| Objectives |
a: Please output the passage on through board connectors word for word, from "When the connector" up to and including "during wire wrapping.".
b: Go on with the passage on through board connectors from where it stops.

| Document segment |
BEGIN

As shown in FIG. 1, through board connectors 10 may be secured to
circuit board 28 by positioning the connectors in holes in the
circuit board with the ferrule 16 extending to each side of the
circuit board and then deforming the projecting ends of the ferrule
to secure the connectors to the board. Through board connector 10
may be used to establish electrical contact with printed circuitry
on double or single-sided circuit boards or may be used solely to
provide a circuit path through a circuit board without establishing
an electrical connection to any printed circuitry on the board.
When the connector 10 is mounted on the circuit board, the ends of
the pin 12 extend away from the board and may be used to establish
an electrical connection with a removable or disconnect type
terminal or may be wire wrapped. The connector 10 may be solder
dipped after attachment to the circuit board, depending upon
whether or not the connector is used to establish a connection with
printed circuitry on the board. In either case, the physical
connections between the pin and the ferrule and the ferrule and the
board are sufficient to withstand the torque the pin is subjected
to during wire wrapping.

END

| Extracted data entries |
BEGIN

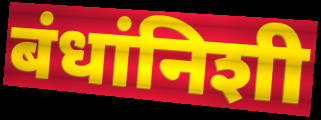
बंधांनिशी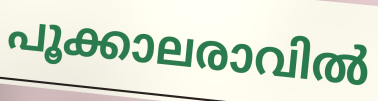
പൂക്കാലരാവിൽ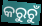
କରୁଚୁଁ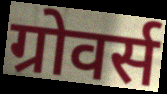
ग्रोवर्स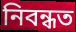
নিবন্ধত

END

| Expected answers |
a:
When the connector 10 is mounted on the circuit board, the ends of
the pin 12 extend away from the board and may be used to establish
an electrical connection with a removable or disconnect type
terminal or may be wire wrapped. The connector 10 may be solder
dipped after attachment to the circuit board, depending upon
whether or not the connector is used to establish a connection with
printed circuitry on the board. In either case, the physical
connections between the pin and the ferrule and the ferrule and the
board are sufficient to withstand the torque the pin is subjected
to during wire wrapping.

b:
Connector 10 may be secured to the circuit board in a number of
ways. FIGS. 4-6 are illustrative of one manner of securing the
connector to a circuit board 32. The connector 10 is first
positioned in a hole 34 in circuit board 32 as shown in FIG. 4 with
the end portions of ferrule 16 extending outwardly of each side of
the circuit board. The ferrule is deformed to secure the connector
to the circuit board by a pair of axially opposed hollow square
staking tools 36 which are fitted over the ends of the pin 12 as
shown in dotted lines in FIG. 5. Four straight cutting edges 38 at
the extremity of each tool 36 parallel and are spaced from the side
faces 20 of the pin 12.
Staking of the connector to the circuit board is accomplished by
moving the tools 36 toward each other to the position shown in FIG.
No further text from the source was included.